Dataset records section start

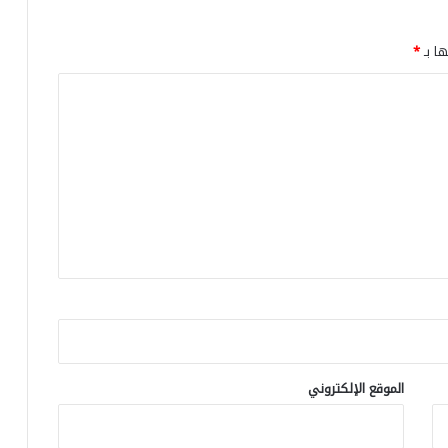
ن
ه
ا
ها بـ
*
ء
ت
ع
ا
ق
د
ه
م
ع
ا
ل
م
د
ر
ب
ج
الموقع الإلكتروني
م
ا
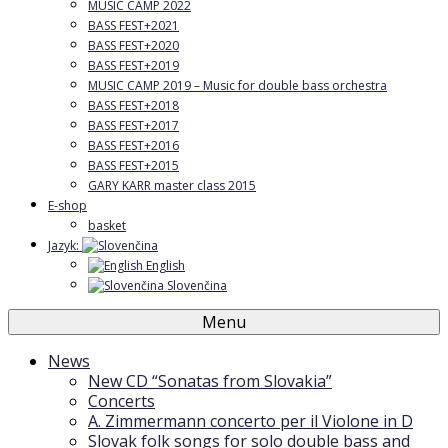
MUSIC CAMP 2022
BASS FEST+2021
BASS FEST+2020
BASS FEST+2019
MUSIC CAMP 2019 – Music for double bass orchestra
BASS FEST+2018
BASS FEST+2017
BASS FEST+2016
BASS FEST+2015
GARY KARR master class 2015
E-shop
basket
Jazyk:
English
Slovenčina
Menu
News
New CD “Sonatas from Slovakia”
Concerts
A. Zimmermann concerto per il Violone in D
Slovak folk songs for solo double bass and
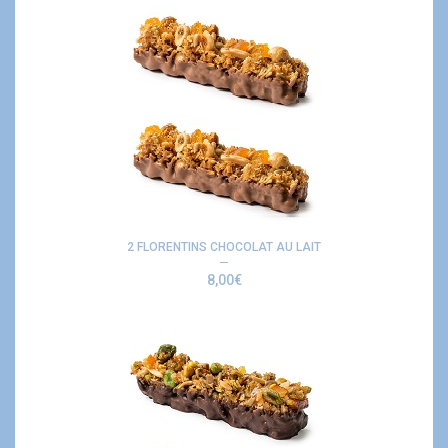
2 FLORENTINS CHOCOLAT AU LAIT
8,00
€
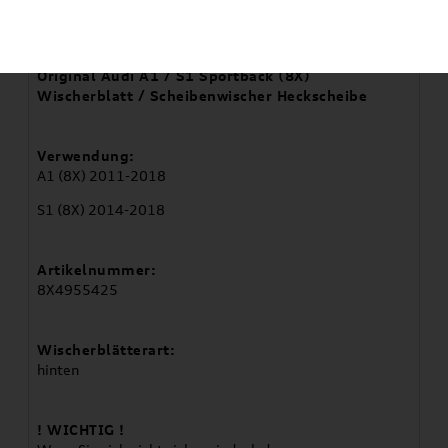
Artikelbeschreibung
Original Audi A1 / S1 Sportback (8X)
Wischerblatt / Scheibenwischer Heckscheibe
Verwendung:
A1 (8X) 2011-2018
S1 (8X) 2014-2018
Artikelnummer:
8X4955425
Wischerblätterart:
hinten
! WICHTIG !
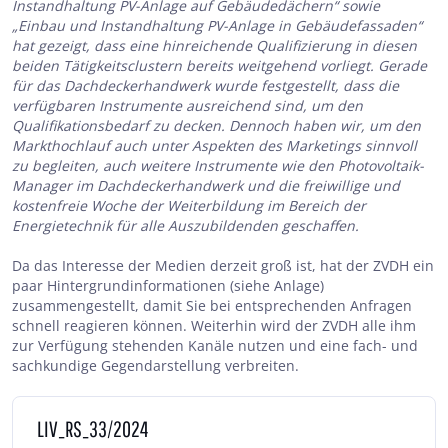
Instandhaltung PV-Anlage auf Gebäudedächern“ sowie
„Einbau und Instandhaltung PV-Anlage in Gebäudefassaden“
hat gezeigt, dass eine hinreichende Qualifizierung in diesen
beiden Tätigkeitsclustern bereits weitgehend vorliegt. Gerade
für das Dachdeckerhandwerk wurde festgestellt, dass die
verfügbaren Instrumente ausreichend sind, um den
Qualifikationsbedarf zu decken. Dennoch haben wir, um den
Markthochlauf auch unter Aspekten des Marketings sinnvoll
zu begleiten, auch weitere Instrumente wie den Photovoltaik-
Manager im Dachdeckerhandwerk und die freiwillige und
kostenfreie Woche der Weiterbildung im Bereich der
Energietechnik für alle Auszubildenden geschaffen.
Da das Interesse der Medien derzeit groß ist, hat der ZVDH ein
paar Hintergrundinformationen (siehe Anlage)
zusammengestellt, damit Sie bei entsprechenden Anfragen
schnell reagieren können. Weiterhin wird der ZVDH alle ihm
zur Verfügung stehenden Kanäle nutzen und eine fach- und
sachkundige Gegendarstellung verbreiten.
LIV_RS_33/2024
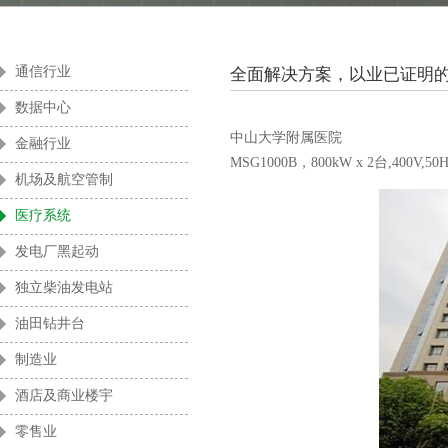
酒店及商用楼宇
零售业
通信行业
全面解决方案，以业已证明
数据中心
中山大学附属医院
金融行业
MSG1000B，800kW x 2台,400V,50H
机场及航空管制
医疗系统
发电厂黑起动
独立柴油发电站
油田钻井台
制造业
酒店及商业楼宇
零售业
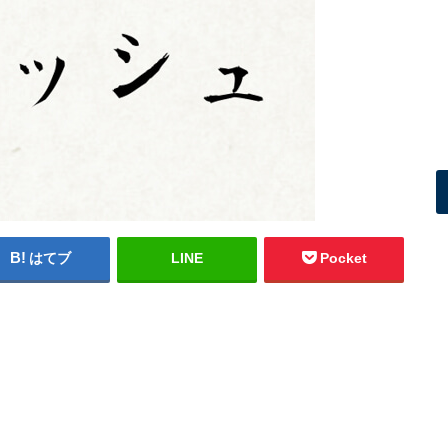
はてブ
LINE
Pocket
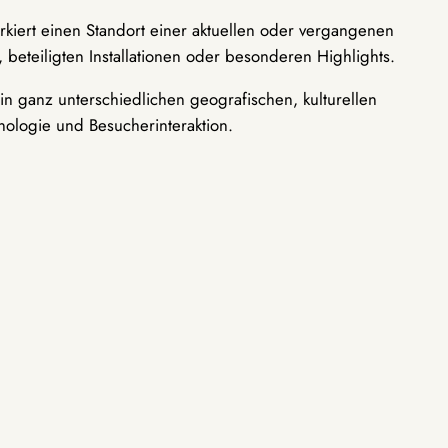
rkiert einen Standort einer aktuellen oder vergangenen
 beteiligten Installationen oder besonderen Highlights.
n ganz unterschiedlichen geografischen, kulturellen
nologie und Besucherinteraktion.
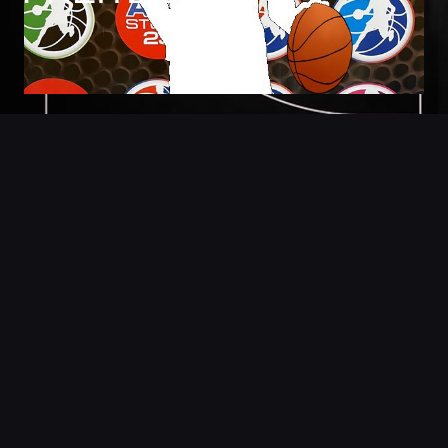
Foto
Detalles
Estadisticas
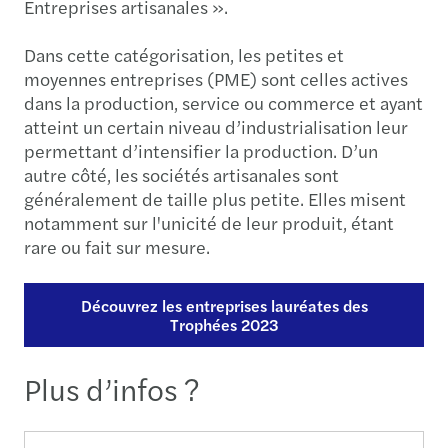
Entreprises artisanales ».
Dans cette catégorisation, les petites et
moyennes entreprises (PME) sont celles actives
dans la production, service ou commerce et ayant
atteint un certain niveau d’industrialisation leur
permettant d’intensifier la production. D’un
autre côté, les sociétés artisanales sont
généralement de taille plus petite. Elles misent
notamment sur l'unicité de leur produit, étant
rare ou fait sur mesure.
Découvrez les entreprises lauréates des
Trophées 2023
Plus d’infos ?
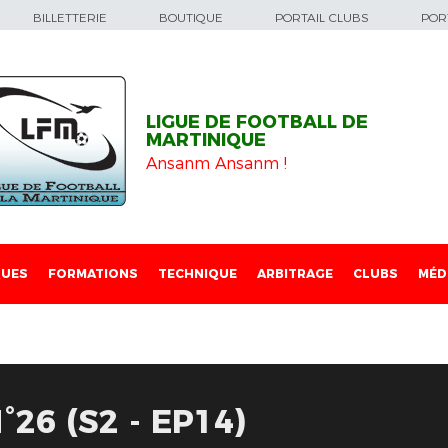
BILLETTERIE
BOUTIQUE
PORTAIL CLUBS
PORT
LIGUE DE FOOTBALL DE
MARTINIQUE
Ansanm Ansanm !
QUES
FORMATIONS
TECHNIQUE
ARBITRAGE
CLUBS
MÉD
26 (S2 - EP14)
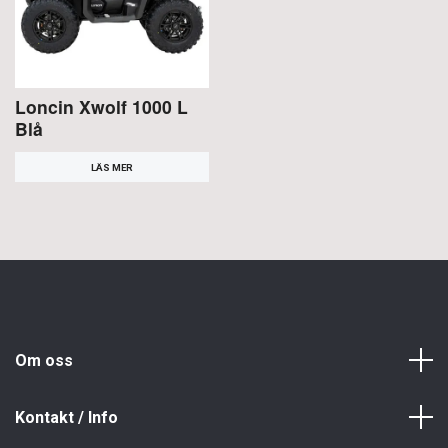
Loncin Xwolf 1000 L
Blå
LÄS MER
Om oss
Kontakt / Info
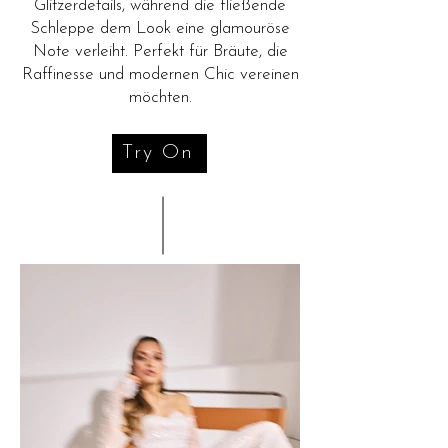
Glitzerdetails, während die fließende
Schleppe dem Look eine glamouröse
Note verleiht. Perfekt für Bräute, die
Raffinesse und modernen Chic vereinen
möchten.
Try On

Dataset records section end

Output the records exactly, please. The pictures are not part of the copy.

ن
ه
ا
ها بـ
*
ء
ت
ع
ا
ق
د
ه
م
ع
ا
ل
م
د
ر
ب
ج
الموقع الإلكتروني
م
ا
MUSIC CAMP 2022
BASS FEST+2021
BASS FEST+2020
BASS FEST+2019
MUSIC CAMP 2019 – Music for double bass orchestra
BASS FEST+2018
BASS FEST+2017
BASS FEST+2016
BASS FEST+2015
GARY KARR master class 2015
E-shop
basket
Jazyk:
English
Slovenčina
Menu
News
New CD “Sonatas from Slovakia”
Concerts
A. Zimmermann concerto per il Violone in D
Slovak folk songs for solo double bass and
2 FLORENTINS CHOCOLAT AU LAIT
8,00
€
Artikelbeschreibung
Original Audi A1 / S1 Sportback (8X)
Wischerblatt / Scheibenwischer Heckscheibe
Verwendung:
A1 (8X) 2011-2018
S1 (8X) 2014-2018
Artikelnummer:
8X4955425
Wischerblätterart:
hinten
! WICHTIG !
Instandhaltung PV-Anlage auf Gebäudedächern“ sowie
„Einbau und Instandhaltung PV-Anlage in Gebäudefassaden“
hat gezeigt, dass eine hinreichende Qualifizierung in diesen
beiden Tätigkeitsclustern bereits weitgehend vorliegt. Gerade
für das Dachdeckerhandwerk wurde festgestellt, dass die
verfügbaren Instrumente ausreichend sind, um den
Qualifikationsbedarf zu decken. Dennoch haben wir, um den
Markthochlauf auch unter Aspekten des Marketings sinnvoll
zu begleiten, auch weitere Instrumente wie den Photovoltaik-
Manager im Dachdeckerhandwerk und die freiwillige und
kostenfreie Woche der Weiterbildung im Bereich der
Energietechnik für alle Auszubildenden geschaffen.
Da das Interesse der Medien derzeit groß ist, hat der ZVDH ein
paar Hintergrundinformationen (siehe Anlage)
zusammengestellt, damit Sie bei entsprechenden Anfragen
schnell reagieren können. Weiterhin wird der ZVDH alle ihm
zur Verfügung stehenden Kanäle nutzen und eine fach- und
sachkundige Gegendarstellung verbreiten.
LIV_RS_33/2024
酒店及商用楼宇
零售业
通信行业
全面解决方案，以业已证明
数据中心
中山大学附属医院
金融行业
MSG1000B，800kW x 2台,400V,50H
机场及航空管制
医疗系统
发电厂黑起动
独立柴油发电站
油田钻井台
制造业
酒店及商业楼宇
零售业
はてブ
LINE
Pocket
rkiert einen Standort einer aktuellen oder vergangenen
 beteiligten Installationen oder besonderen Highlights.
n ganz unterschiedlichen geografischen, kulturellen
nologie und Besucherinteraktion.
Foto
Detalles
Estadisticas
Entreprises artisanales ».
Dans cette catégorisation, les petites et
moyennes entreprises (PME) sont celles actives
dans la production, service ou commerce et ayant
atteint un certain niveau d’industrialisation leur
permettant d’intensifier la production. D’un
autre côté, les sociétés artisanales sont
généralement de taille plus petite. Elles misent
notamment sur l'unicité de leur produit, étant
rare ou fait sur mesure.
Découvrez les entreprises lauréates des
Trophées 2023
Plus d’infos ?
BILLETTERIE
BOUTIQUE
PORTAIL CLUBS
PORT
LIGUE DE FOOTBALL DE
MARTINIQUE
Ansanm Ansanm !
QUES
FORMATIONS
TECHNIQUE
ARBITRAGE
CLUBS
MÉD
26 (S2 - EP14)
Loncin Xwolf 1000 L
Blå
LÄS MER
Om oss
Kontakt / Info
Glitzerdetails, während die fließende
Schleppe dem Look eine glamouröse
Note verleiht. Perfekt für Bräute, die
Raffinesse und modernen Chic vereinen
möchten.
Try On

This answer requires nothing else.